On Friday, March 23, people will have the opportunity to see multi-media artwork at the jazzy and colorful Biko House in Isla Vista, where City College art students are planning a showcase event to display their craftsmanship and event-planning skills.
The Biko House will display artwork made by the students in City College’s Portfolio Seminar class (ART 118), who have been preparing for this pop-up showcase for weeks. The event will be held from 10 a.m. to noon with free admission.
The theme of the pop-up is “visceral feelings.”
“Everyone is addressing the theme in their own manners,” said Camila Rodriguez, the event administrator. “Some people are dealing with their frustrations with life and themselves as artists. Others are dealing with fear, the earth and movement.”
Rodriguez, who will be submitting oil and acrylic paintings, was born and raised in Columbia and moved to California to attend City College. Rodriguez said the women, diverse cultures, and bright colors from home continue to inspire her art.
The ART 118 course gives students the opportunity to create, document, and edit their own works of visual art to incorporate them into a professional portfolio. They also learn how to put together a portfolio for transfer and career development.
The point of the class is to not limit the students to any one medium, so the artwork ends up being be all over the spectrum.
“Sculpture, print, 2D paintings and drawings, 3D paintings and drawings, woodworks, plaster works and even more mediums have all been submitted already,” said Alejandro Martinez, the curator of the event.

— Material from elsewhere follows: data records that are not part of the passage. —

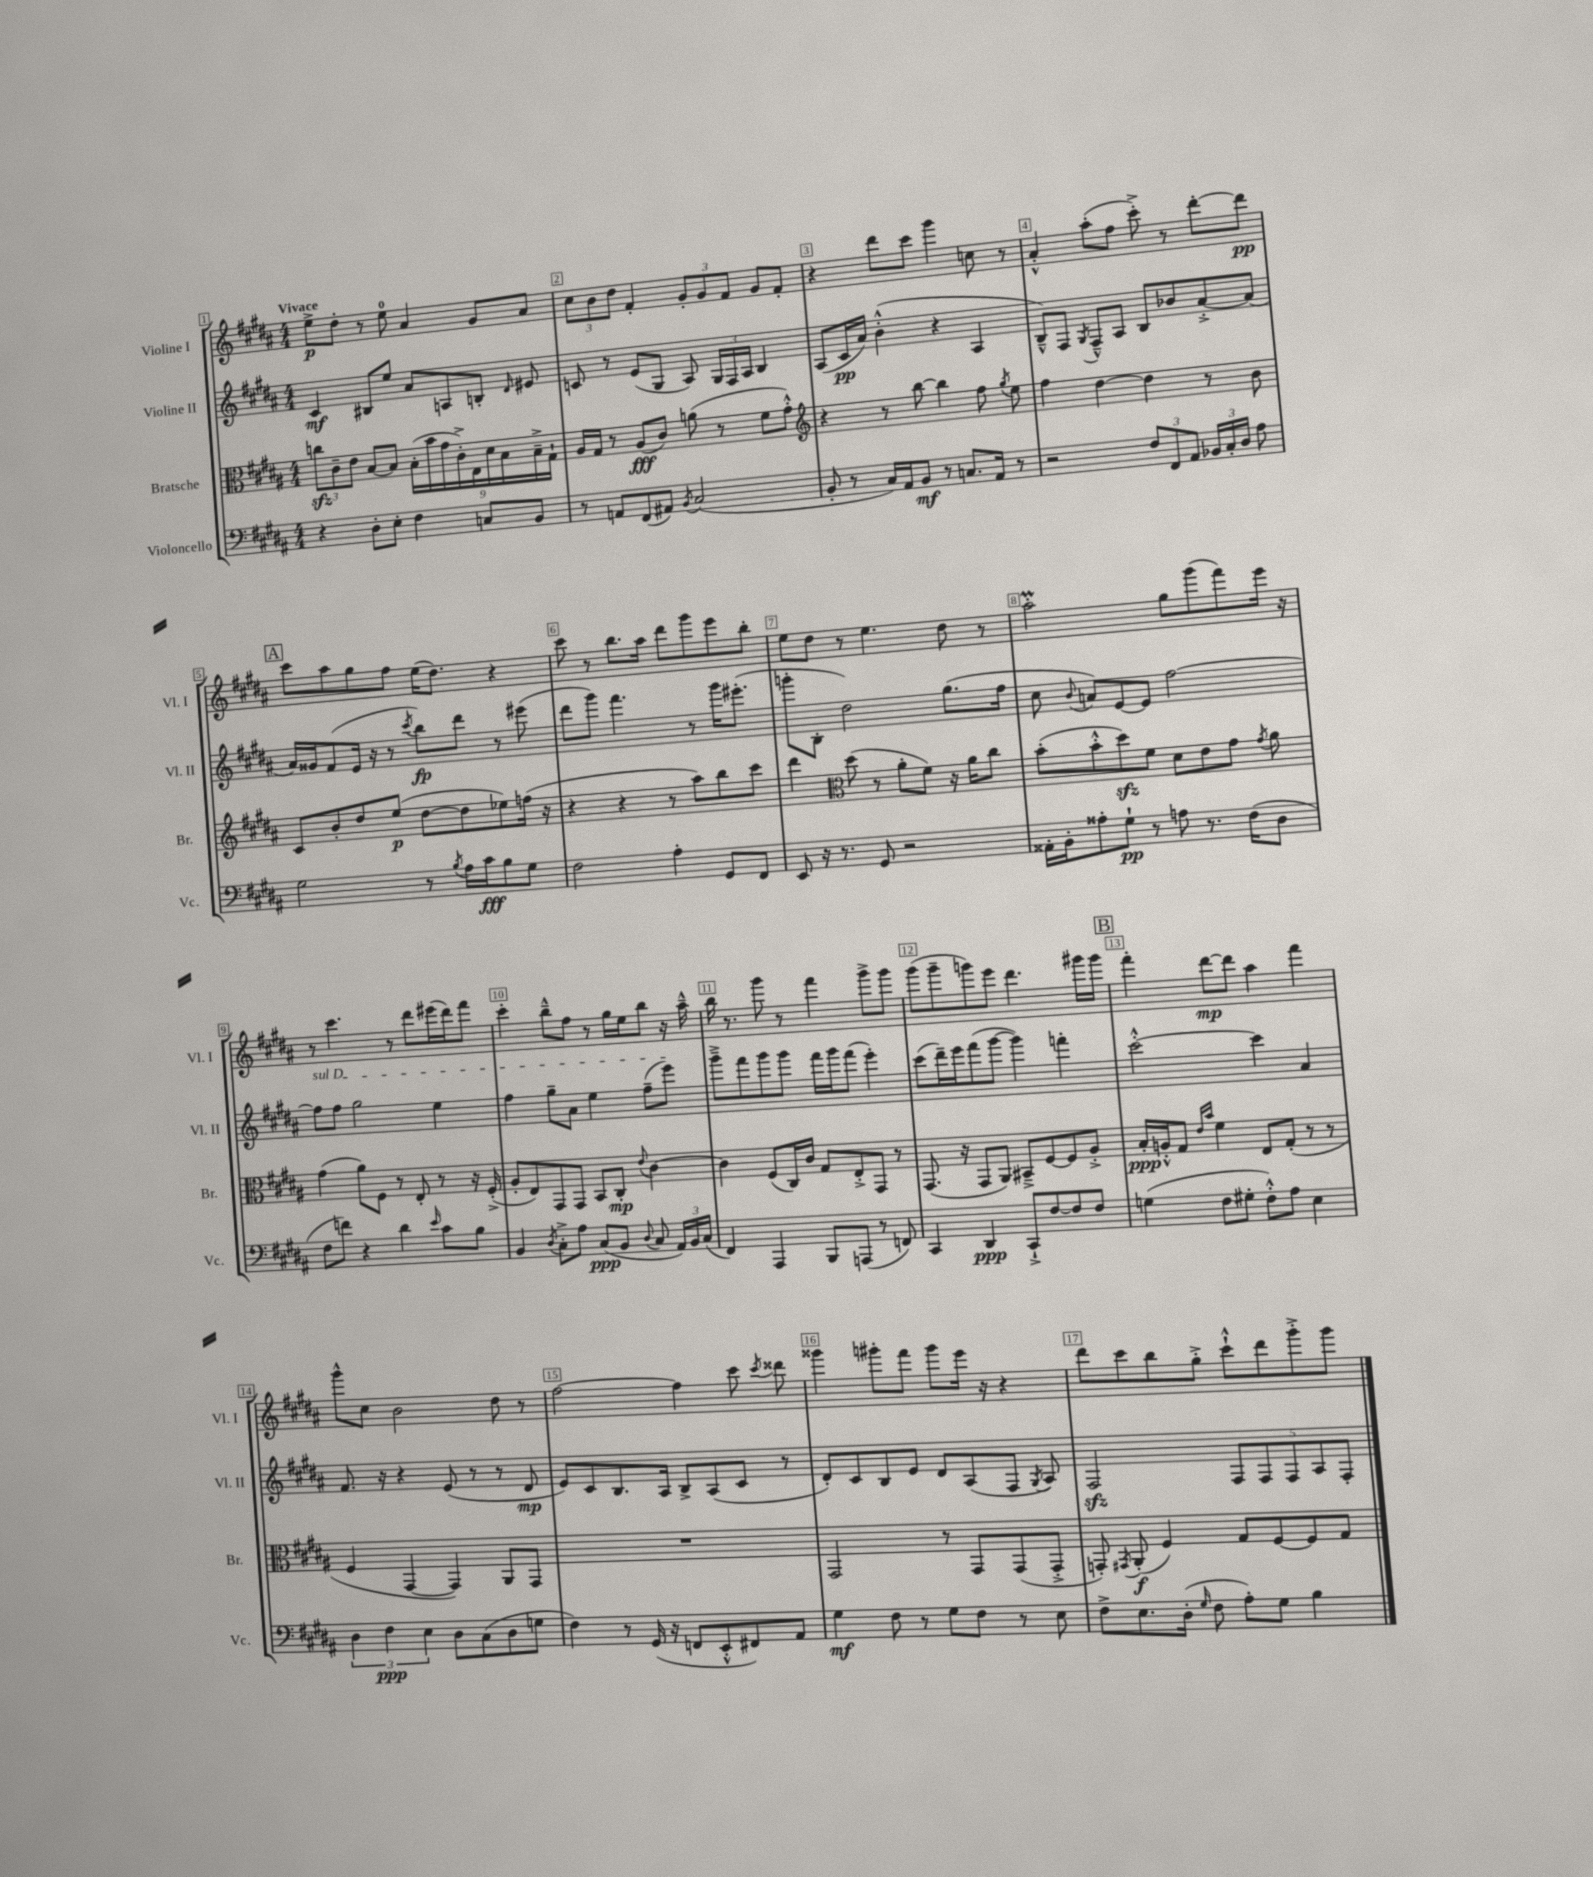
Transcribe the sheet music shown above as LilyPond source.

<<
\new StaffGroup <<
\new Staff = "s0" \with { instrumentName = "Violine I" shortInstrumentName = "Vl. I" } {
    \clef treble \key b \major \numericTimeSignature \time 4/4 \tempo "Vivace"
    \autoBeamOff e''8[->\p dis''8]-. r8 e''8-0 ais'4 gis'8[ ais'8] |
    \tuplet 3/2 { cis''8[ b'8 dis''8] } fis'4-. \tuplet 3/2 { gis'8[-. gis'8 fis'8] } gis'8[ fis'8]-. |
    r4 dis'''8[ cis'''8] gis'''4 c''8 r8 |
    ais'4-.-^ ais''8[-.( fis''8] cis'''8-.->) r8 dis'''8[~-. dis'''8]\pp |
    \mark \markup { \box "A" } cis'''8[ ais''8 gis''8 fis''8] e''16[( dis''8.]) r4 |
    cis'''8 r8 b''8.[ ais''16] dis'''8[ gis'''8 e'''8 b''8]-. |
    e''8[ dis''8] r8 e''4. dis''8 r8 |
    ais''2-.\prall gis''8[ gis'''8( fis'''8) e'''16] r16 |
    r8 cis'''4. r8 dis'''8[ eis'''16( dis'''16) fis'''8] |
    cis'''4-. b''8[---^ fis''8] r8 gis''16[ e''16 b''8] r16 ais''16---^ |
    b''16 r8. gis'''8 r8 fis'''4 gis'''8[-> gis'''8] |
    gis'''8[( gis'''8-- g'''8) e'''8] dis'''4. gis'''16[ gis'''16] |
    \mark \markup { \box "B" } fis'''4-. dis'''8[~\mp dis'''8] ais''4 fis'''4 |
    gis'''8[-^ cis''8] b'2 dis''8 r8 |
    fis''2~ fis''4 cis'''8 \acciaccatura { cis'''8 } disis'''8 |
    gisis'''4 gis'''8[-. fis'''8] gis'''8[ e'''16] r16 r4 |
    dis'''8[ cis'''8 b''8 gis''8]-.-> cis'''8[-!-^ dis'''8 gis'''8-.-> gis'''8] \bar "|." |
}
\new Staff = "s1" \with { instrumentName = "Violine II" shortInstrumentName = "Vl. II" } {
    \clef treble \key b \major \numericTimeSignature \time 4/4
    \autoBeamOff cis'4\mf bis8[ e''8] ais'8[ a8 b8]-. \grace { dis'16 } eis'8 |
    c'8 r8 e'8[( gis8] ais8) \tuplet 3/2 { gis16[ fis16 ais16] } b4 |
    ais8[( cis'16\pp ais'16]) b'4-.-^( r4 ais4 |
    b8[---^) fis8] \acciaccatura { gis8 } fis8[---^ ais8] b8[ bes'8 ais'8~-.-> ais'8]( |
    \mark \markup { \box "A" } ais'16[) gisis'16 fis'8( e'16] r16 r8 \acciaccatura { cis'''8 } b''8[\fp) dis'''8] r8 eis'''8( |
    dis'''8[ gis'''8]) fis'''4. r8 gis'''16[ eis'''8.]-.( |
    g'''8[-. b8]-. dis''2) gis''8.[( fis''16] |
    cis''8 \appoggiatura { b'8 } a'8[) e'8~ e'8] fis''2~ |
    \once \override TextSpanner.bound-details.left.text = \markup { \italic "sul D" } fis''8[\startTextSpan fis''8] gis''2 e''4 |
    fis''4 gis''8[-- ais'8] e''4 fis''8[--( e'''8]\stopTextSpan) |
    gis'''8[---> fis'''8 gis'''8 gis'''8] fis'''16[ gis'''16 fis'''8]( e'''4-.) |
    cis'''8[( dis'''16--) e'''16 fis'''8( gis'''8]~ gis'''4) f'''4-. |
    \mark \markup { \box "B" } cis'''2~-.-^ cis'''4 ais'4 |
    fis'8. r16 r4 e'8( r8 r8 dis'8\mp |
    e'8[) cis'8 b8. ais16] b8[-> ais8( cis'8] r8 |
    dis'8[-.) cis'8 b8 e'8] dis'8[ ais8( fis8] \acciaccatura { gis8 } ais8) |
    fis2\sfz \tuplet 5/4 { fis8[ fis8 fis8 ais8 fis8]-. } \bar "|." |
}
\new Staff = "s2" \with { instrumentName = "Bratsche" shortInstrumentName = "Br." } {
    \clef alto \key b \major \numericTimeSignature \time 4/4
    \autoBeamOff \tuplet 3/2 { c''8[\sfz cis'8-- e'8] } b8[~ b8] \tuplet 9/8 { b16[-.( b'16 gis'16 cis'16-.->) e16 dis'16 b16 b16---> gis16]-! } |
    ais16[ gis16] r8 ais8[\fff( cis'8]) a'8( r8 fis'8[ gis'8]-.-^) |
    \clef treble r4 r8 b''8~ b''4 fis''8 \acciaccatura { gis''8 } e''8 |
    fis''4 dis''4~ dis''4 r8 b'8 |
    \mark \markup { \box "A" } cis'8[ b'8-. dis''8 e''8]\p( dis''8[~ dis''8 ees''8) f''16]( r16 |
    r4 r4 r8 ais''8[) b''8 cis'''8] |
    dis'''4 \clef alto dis''8( r8 ais'8[-. fis'8]) r16 ais'16[ cis''8] |
    b'8[-.( b'8-.-^ dis''8\sfz) fis'8] dis'8[ e'8 gis'8] \acciaccatura { gis'8 } ais'8 |
    gis'4( ais'8[) fis8] r8 e8-. r8 r16 fis16-.->( |
    ais8[-. e8) gis,8 gis,8] b,8[ cis8]-.\mp \appoggiatura { e'8 } cis'4~ |
    cis'4 fis8[( cis16) cis'16] gis8[ e8-.-> gis,8] r8 |
    gis,8.( r16 gis,8[ ais,8]) bis,8[---> fis8~ fis8 ais8]-.-> |
    \mark \markup { \box "B" } b16[-.\ppp a16-.-^ gis8] \grace { e'16[ b'16] } fis'4 e8[ gis8]-.( r8 r8 |
    fis4 gis,4~ gis,4) ais,8[ gis,8] |
    R1 |
    gis,2 r8 gis,8[ gis,8( gis,8]-.-> |
    g,8-.) \acciaccatura { gis,8 } ais,8-.\f( fis4) gis8[ fis8~ fis8 gis8] \bar "|." |
}
\new Staff = "s3" \with { instrumentName = "Violoncello" shortInstrumentName = "Vc." } {
    \clef bass \key b \major \numericTimeSignature \time 4/4
    \autoBeamOff r4 dis8[-. e8]-. fis4 c8[ b,8] |
    r8 a,8[ fis,8( ais,8]) \acciaccatura { b,8 } cis2( |
    b,8-. r8 cis16[) ais,16 b,8]\mf r8 c8.[ ais,16] r8 |
    r2 \tuplet 3/2 { fis8[ fis,8 ais,8] } \tuplet 3/2 { bes,16[ cis16-. dis16] } ais8 |
    \mark \markup { \box "A" } gis2 r8 \acciaccatura { b8 } ais16[ cis'16\fff b8 gis8] |
    fis2 ais4-. gis,8[ fis,8] |
    e,8 r16 r8. gis,8 r2 |
    aisis,16[-. b,16-. aisis8-. gis8]-!\pp r8 a8 r8. fis16[( dis8] |
    fis8[ f'8]) r4 dis'4 \grace { e'16 } cis'8[ b8] |
    b,4 \acciaccatura { dis8 } cis8[-.-> ais8] cis8[\ppp( b,8] \appoggiatura { dis8 } cis8 \tuplet 3/2 { ais,16[) b,16 cis16]( } |
    fis,4) ais,,4 b,,8[ a,,8]( r8 f,8) |
    cis,4 dis,4\ppp cis,8[-!-> fis8~ fis8 fis8] |
    \mark \markup { \box "B" } g4( fis8[ gis8]-. fis8[-.-^) ais8] e4 |
    \tuplet 3/2 { dis4 fis4\ppp e4 } dis8[ cis8( dis8 g8] |
    fis4) r8 gis,16( r16 f,8[ e,8-.-^ fis,8) ais,8] |
    gis4\mf fis8 r8 gis8[ fis8] r8 e8 |
    fis8[-> e8. dis16]-.( \grace { gis16 } fis8 ais8[-.) gis8] b4 \bar "|." |
}
>>
>>
\layout { \context { \Score \override BarNumber.break-visibility = ##(#f #t #t) barNumberVisibility = #all-bar-numbers-visible \override BarNumber.stencil = #(make-stencil-boxer 0.1 0.3 ly:text-interface::print) } }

Each student will submit 3-5 pieces.
The students in ART 118 decided on the venue together, and chose the Biko House because the house is a student living home that has been supporting UCSB students and cultural diversity since 1997.
“There is art all over the walls, stacks of comic books around the house, and we thought that to intertwine our pieces with the house and the meaning that already exists with it would be awesome,” Martinez said.
The instructors of the course, Christopher Ulivo and Armando Ramos, purposely designed the showcase assignment so that every element is put together entirely by the students to show them what it takes to organize a pop-up in the real world.
“The assignment is unique and challenging because we get to choose our own venue and theme and each of us have been assigned a particular business role to exercise in order to organize the event,” said Morgan Corbitt, the public relations representative of the event.
A great amount of effort has gone into every aspect of the showcase, but the students in ART 118 emphasized that the event’s intention is to make the viewer really experience the art.
“We want people to interact with the art and feel its colors,” Rodriguez said, “so we chose a theme we thought everyone could relate to.”